The MirrorARCHIVES: May 10-May 16.2007 Vol. 22 No. 46  
Mirror Film





Hateful and hilarious

>> Jason Bateman gets villainous
in the nasty comedy The Ex


DELIGHTFULLY DESPICABLE: Amanda Peet and Bateman

by MALCOLM FRASER

When The Ex begins, Tom (Zach Braff of Scrubs and Garden State fame) is lying in bed with Sofia (Amanda Peet), engaging in cutesy banter about their about-to-be-born baby’s name. It looks and feels like an excruciatingly smug family comedy, complete with an inane kiddie-music melody chiming away in the background. Luckily, the film picks up from this inauspicious start and quickly develops some bite.

Braff, semiotically marked as a hipster slacker with his three-quarter t-shirt, gets fired from his job as a chef when he stands up to his obnoxious boss. As Peet is leaving her high-paying stint as a lawyer to have the child, the financial prognosis looks grim for the young family. Braff swallows his pride and moves the crew to Peet’s Ohio hometown, where he takes up a job at an ad agency with his father-in-law Bob (Charles Grodin, whose undeniable senior-citizen status is a bracing reality check for those who fondly recall his ’80s comedy heyday).
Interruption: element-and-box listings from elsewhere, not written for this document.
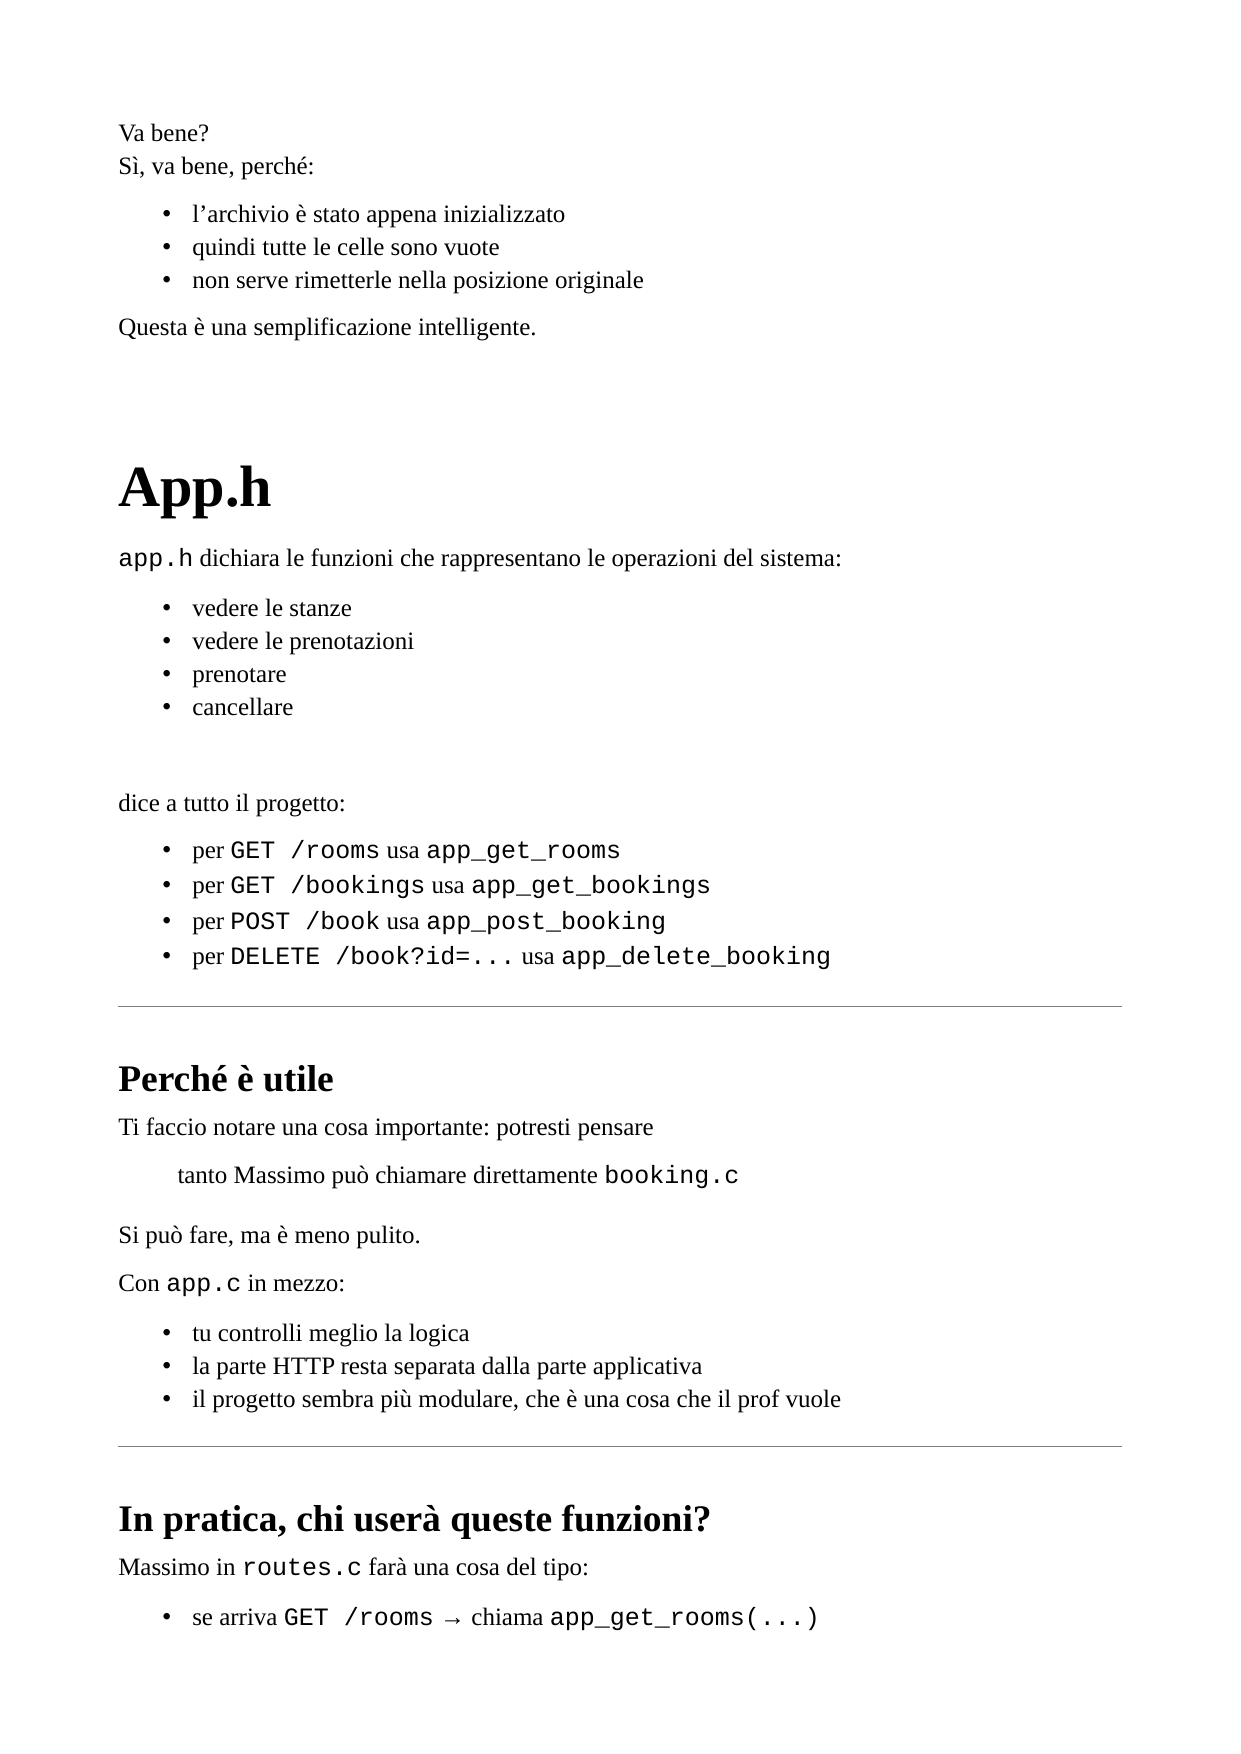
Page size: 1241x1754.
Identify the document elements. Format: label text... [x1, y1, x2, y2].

list prenotare [162, 659, 1122, 688]
text Questa è una semplificazione intelligente. [118, 312, 1122, 341]
list per GET /rooms usa app_get_rooms [162, 835, 1122, 866]
list se arriva GET /rooms → chiama app_get_rooms(...) [162, 1602, 1122, 1633]
list il progetto sembra più modulare, che è una cosa che il prof vuole [162, 1384, 1122, 1412]
list vedere le prenotazioni [162, 626, 1122, 655]
text dice a tutto il progetto: [118, 788, 1122, 816]
text Con app.c in mezzo: [118, 1268, 1122, 1298]
list per POST /book usa app_post_booking [162, 906, 1122, 937]
text App.h [118, 452, 1122, 519]
text Massimo in routes.c farà una cosa del tipo: [118, 1552, 1122, 1583]
text tanto Massimo può chiamare direttamente booking.c [177, 1160, 1063, 1191]
list l’archivio è stato appena inizializzato [162, 199, 1122, 227]
list cancellare [162, 692, 1122, 721]
text app.h dichiara le funzioni che rappresentano le operazioni del sistema: [118, 543, 1122, 574]
subtitle Perché è utile [118, 1057, 1122, 1100]
text Va bene? Sì, va bene, perché: [118, 118, 1122, 180]
list la parte HTTP resta separata dalla parte applicativa [162, 1351, 1122, 1379]
subtitle In pratica, chi userà queste funzioni? [118, 1496, 1122, 1539]
list non serve rimetterle nella posizione originale [162, 265, 1122, 293]
list per DELETE /book?id=... usa app_delete_booking [162, 941, 1122, 972]
list vedere le stanze [162, 593, 1122, 622]
text Ti faccio notare una cosa importante: potresti pensare [118, 1112, 1122, 1141]
list per GET /bookings usa app_get_bookings [162, 871, 1122, 901]
text Si può fare, ma è meno pulito. [118, 1220, 1122, 1249]
list quindi tutte le celle sono vuote [162, 232, 1122, 261]
list tu controlli meglio la logica [162, 1318, 1122, 1346]
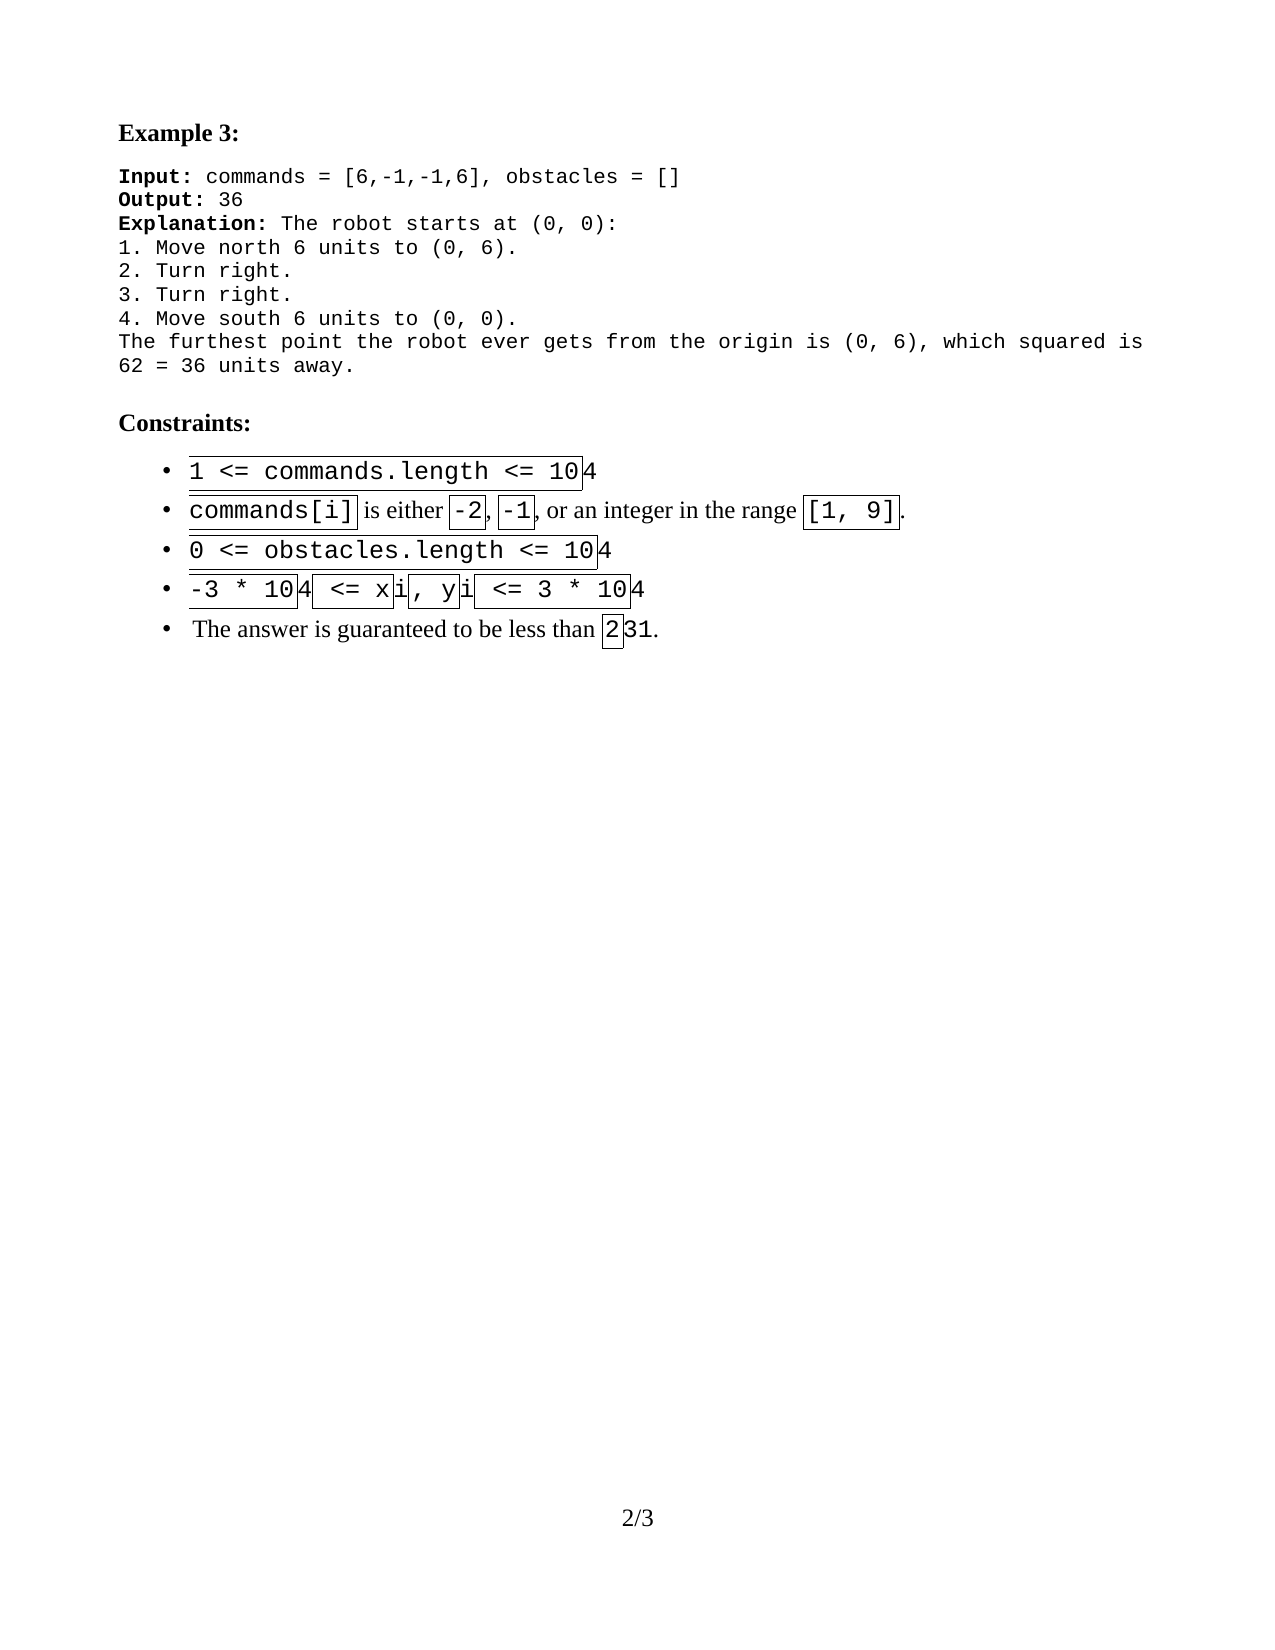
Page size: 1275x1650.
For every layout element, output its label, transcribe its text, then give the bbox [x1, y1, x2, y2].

At the new job, he’s faced with not only being his father-in-law’s employee, and tolerating the company’s flaky corporate culture (which will be cringingly familiar to anyone who’s worked in media), but also has to contend with Chip (Jason Bateman), a wheelchair-bound, passive-aggressive alpha male who just happens to have a history with Peet. Tormenting and undermining his rival at every turn, Bateman quickly becomes the bane of Braff’s existence and the focal point of the movie.

One of the guiltier pleasures of Arrested Development was watching Bateman’s character shed his innocence and become as scheming a conniver as the rest of his nogoodnik family. Here, he lets his inner asshole out and flaunts it. He’s one of the most despicable characters in recent comedic memory; plus, with Farrelly Brothers-like political incorrectness, the filmmakers contrast his hateful personality with the fact of his disability to much uncomfortable effect.

Director Jesse Peretz (First Love, Last Rites) and first-time screenwriters David Guion and Michael Handelman strike a good balance between mean and good spirits, mainstream crowd-pleasing and light-hearted subversion. The Ex is a minor but well-executed and enjoyable comedy, with just enough likeable characters, painfully familiar situations and laugh-out-loud moments to qualify as a worthy spring date flick.